I'm a Taranaki man and there are certain things that true Taranaki men don't do.
These include wearing scarves, drinking "boutique beer", posting our feelings on Facebook, describing cows as "cute" and eating anything that we can't pronounce in less than three syllables - note the brevity of the word "cow".
But above all, the Taranaki man does not dance.
If caught indulging in a girlish physical display of emotion, a la Kevin Bacon in Footloose, redemption can be sought only by flagellating himself to death with his own gumboot.
We mountain brothers religiously trust in The Colonel - said colonel being Colonel William Malone, the glorious hardman of Gallipoli and beloved son of Stratford, who so proudly extolled the virtues of Taranaki and the Taranaki man.
But The Colonel would have bayoneted me had he witnessed my disgusting indictment on Nakian tradition in Tauranga on Saturday night. Please strip me of my amber-and-black jersey and my drench gun, fellow farm boys, because I danced.
And I danced. And I danced.
While I'm confessing, I may as well detail every pathetic episode in which I've broken this cardinal rule of The Colonel's Code.
If we flash back to the summer of 1996, at the Toko School end-of-year disco, we come to the moment where one of the prettiest girls in school invited me to slow-dance to Peter Andre's Mysterious Girl.
Willing to forsake my heritage for a potential pash, I jumped to my feet and spent the next few minutes trying to keep in step with Andre's God-awful lyrics: "The tropical scent of you/Takes me up above/And girl when I look at you/Oh I fall in love."
Deservedly, the girl dumped me after school a few days later.
Schoolmates speculated she was more interested in another kid who had just returned from an overseas trip sporting a shiny new Starter tracksuit - up there with chatter rings and Lynx Musk when it came to credibility capital in the mid-1990s.
But I still say it was a higher power, perhaps even the spirit of The Colonel himself, punishing me for my sins.
A similar fate befell me after I re-offended just two years later, at the Stratford High School third-form social.
This time, the fetid soundtrack was the Backstreet Boys' Everybody, and my shoes again shuffled awkwardly with tear-away pants scuffed beneath.
Soon enough, the day came when I was playing touch rugby on the back field with a few mates when one of them observed: "Aw, shame, Morton's gonna get dumped."

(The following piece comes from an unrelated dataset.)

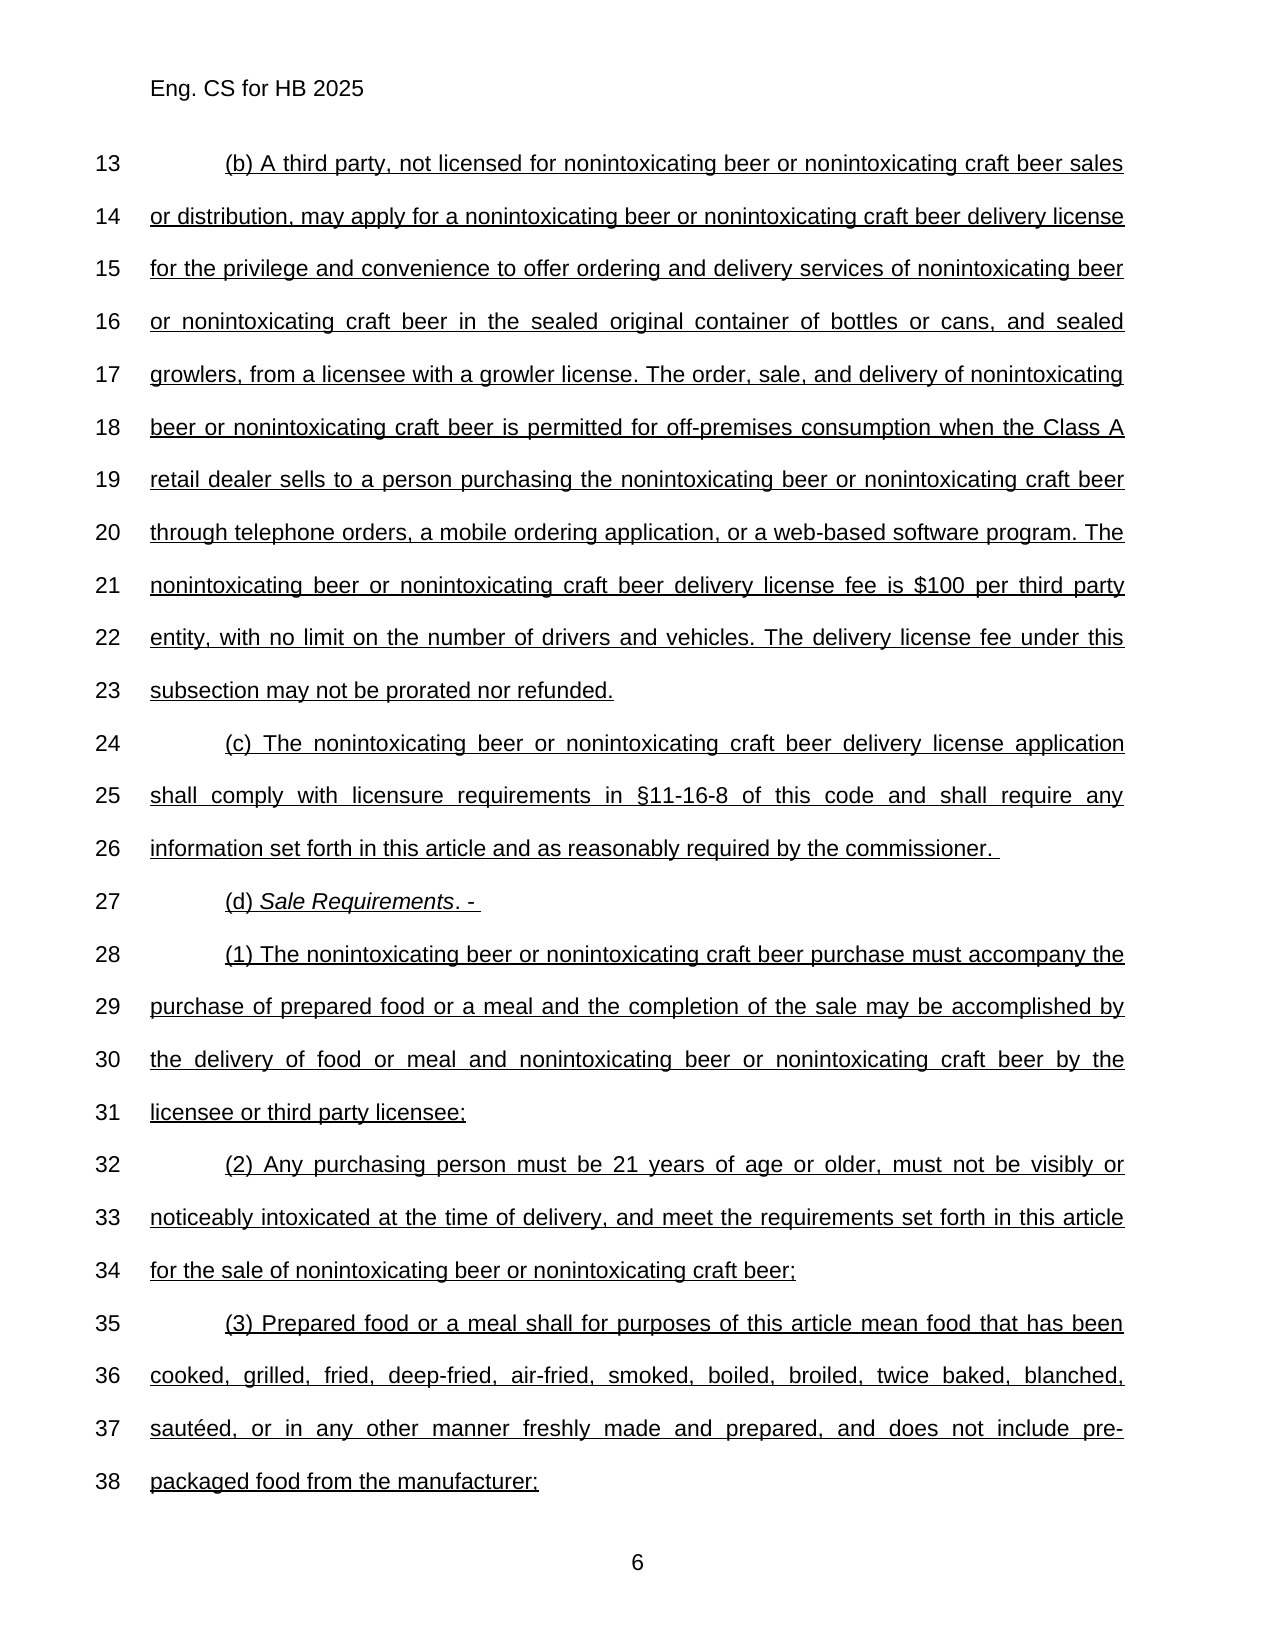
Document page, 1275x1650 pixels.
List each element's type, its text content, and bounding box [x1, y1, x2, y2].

He pointed to my new girlfriend approaching across the field with a pony-tailed friend in tow.
"Moral support, bro. She's got the moral support with her. You're getting dumped Morton, hard out."
From that day on, I treated dance floors like hot Taranaki black-sand beaches - check out a few girls on your way across them but clear off before you get burned.
Thankfully, New Plymouth nightspots such as The Mill and The Grumpy Mole afforded real Taranaki men the sanctuary of pool tables and garden bars.
Dance floors were essentially the domain of gelled-up halfbacks with pre-faded jeans and popped collars, viewed in Nakian lore as one step below hockey players and 8-year-old netballers.
So how could it be that on Saturday night, the aforementioned transgressions came to be borne out again? I'm still unsure, but I'm citing the mammoth Hoegaarden glasses they serve at De Bier Haus and the steady flow of solid tunes that guest band One One One was rocking at The Crown and Badger as contributing factors to the crime.
Summoned by a rollicking cover of Johnny Cash's Folsom Prison Blues, my bow-legs found their way to the pub's dance floor and proceeded to flail about without care or co-ordination.
The swathe I hacked amid the other punters - nobody dared boogie next to this Taranaki tornado - along with the revolted expressions I collected proved that farm boys just don't belong on dance floors.
With head hung low, I can only pray to The Colonel for forgiveness and vow that at the next pub I'll either stick to the pool tables - or it'll be death by gumboot.